OKLAHOMA CITY — Adjustments to their respective pitching rotations reflect the contrasting motivations of Texas and Oklahoma State heading into the Big 12 tournament.
Already assured of a berth to the NCAA postseason, Oklahoma State is swinging for the fences this week and withholding ace Thomas Hatch from Wednesday’s opener with the Longhorns. The Cowboys’ plan calls for Hatch — the Big 12 pitcher of the year — to throw later in the tournament against an opponent considered more formidable than seventh-seeded Texas.
Conversely, the Longhorns are going all-out from the beginning, supplanting usual No. 1 starter Morgan Cooper with Ty Culbreth, who manned the Saturday spot throughout the regular season.
Culbreth, who on Tuesday was the only UT player named to the All-Big 12 first or second-team, will match up against OSU’s No. 3 starter, Trey Cobb (4-7, 3.39).

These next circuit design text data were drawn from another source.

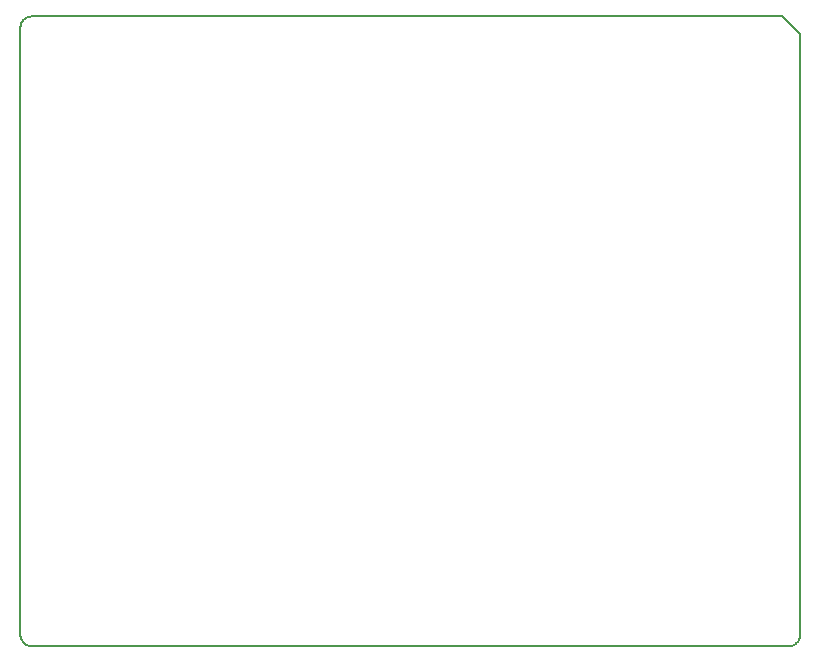
<source format=gbr>
G04 DipTrace 2.4.0.2*
%INBoardOutline.gbr*%
%MOIN*%
%ADD11C,0.0055*%
%FSLAX44Y44*%
G04*
G70*
G90*
G75*
G01*
%LNBoardOutline*%
%LPD*%
X3940Y24546D2*
D11*
X3942Y24588D1*
X3949Y24628D1*
X3959Y24668D1*
X3974Y24707D1*
X3993Y24743D1*
X4015Y24778D1*
X4041Y24810D1*
X4070Y24839D1*
X4102Y24865D1*
X4137Y24887D1*
X4174Y24906D1*
X4212Y24921D1*
X4252Y24932D1*
X4293Y24938D1*
X4334Y24940D1*
X29340D1*
X29940Y24340D1*
Y19840D1*
Y18940D1*
Y4940D1*
Y4334D1*
X29938Y4293D1*
X29932Y4252D1*
X29921Y4212D1*
X29906Y4174D1*
X29887Y4137D1*
X29865Y4102D1*
X29839Y4070D1*
X29810Y4041D1*
X29778Y4015D1*
X29743Y3993D1*
X29707Y3974D1*
X29668Y3959D1*
X29628Y3949D1*
X29588Y3942D1*
X29546Y3940D1*
X4334D1*
X4293Y3942D1*
X4252Y3949D1*
X4212Y3959D1*
X4174Y3974D1*
X4137Y3993D1*
X4102Y4015D1*
X4070Y4041D1*
X4041Y4070D1*
X4015Y4102D1*
X3993Y4137D1*
X3974Y4174D1*
X3959Y4212D1*
X3949Y4252D1*
X3942Y4293D1*
X3940Y4334D1*
Y24546D1*
M02*

</source>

So Texas catches a break in avoiding the excellent Hatch, who on April 30 held the Longhorns to five hits in a complete game 3-0 shutout in Austin.
“It doesn’t surprise me because we’re the (second) lowest seed, and that’s what you do,” Texas coach Augie Garrido said. “They’re gonna play a team that’s higher ranked than we are if they win.”
An alternate theory suggests Hatch (6-2, 2.10) is unprepared to make the start after throwing 121 pitches in a win over Kansas last Friday. Had Hatch gotten the nod, he would’ve been operating on just four days rest. Similarly, OSU’s second starter, Elliott Jensen, logged six innings against the Jayhawks in the first game of Friday’s double-header.
So it’ll be Cobb, who started but did not factor into the decision in an 8-4 win over Texas in the regular season.
In that series finale on May 1, the right-hander struck out six batters and hit three in 4 1/3 innings. He did not give up a run, and OSU went on to sweep the series.
With an RPI of 28, Oklahoma State (35-18) is being aggressive with its pitching setup knowing that short of a championship run, it probably won’t be selected to host a NCAA regional. On the other hand, Texas (22-30) can’t look beyond Wednesday, which is why Garrido’s willing to exhaust his best pitching option. To rest up, Culbreth exited after only three innings in last Friday’s loss to Baylor. Texas had already secured its berth into the Big 12 tournament when Kansas lost to Oklahoma State earlier in the day.
“You don’t want to get into the loser’s bracket if you can avoid it,” Garrido said.
In his regular season start against OSU, Culbreth (8-3, 3.39) went 5 2/3 innings and took the loss with five runs surrendered (two earned).
Lone wolf: With the exception of Texas, every Big 12 school placed a player on the All-Big 12 first team. Even Kansas, which finished the conference season in last and didn’t make the tournament, claimed two players among the 17 first-teamers.
Not a good look for Texas.
“I don’t think we got cheated,” Garrido said. “Am I disappointed? Can’t control the choices of the other coaches. That’s the way they saw it. I trust their honesty, I trust their ethics, and I think that’s the way they saw it. That’s what happens when you don’t win enough games.”
Culbreth was the only Longhorn named to the second team. Five of his teammates were named honorable mention — catcher Tres Barrera, infielder Kacy Clemens, outfielder Zane Gurwitz, infielder/outfielder Travis Jones and outfielder Patrick Mathis.
“There were guys who played really well in the Big 12 throughout the whole year, and it’s not up to me who makes what,” Culbreth said.
Perhaps most concerning is UT’s exclusion from the all-freshman team. It’s hard to point to a promising future without promising young talent.
Regular season champion Texas Tech claimed the league’s top coach (Tim Tadlock) and top player (Eric Gutierrez). TCU’s Luken Baker was tabbed freshman of the year, and Kansas State’s Jake Scudder was newcomer of the year.
Walking stick: Last year, the bullpen credited the acquisition of a plastic bucket and a ladybug for reversing the team’s fortunes and winning the Big 12 tournament. This year, they’re quite literally leaning on a walking stick.
Travis Duke used it to get around at Tuesday’s batting practice. Pressed for details, the senior left-hander said he picked it up for $10 at a gas stop.
“A little souvenir,” Duke said.
So there’s hope that the purchase of a walking stick will lead to wins and not, um, walks.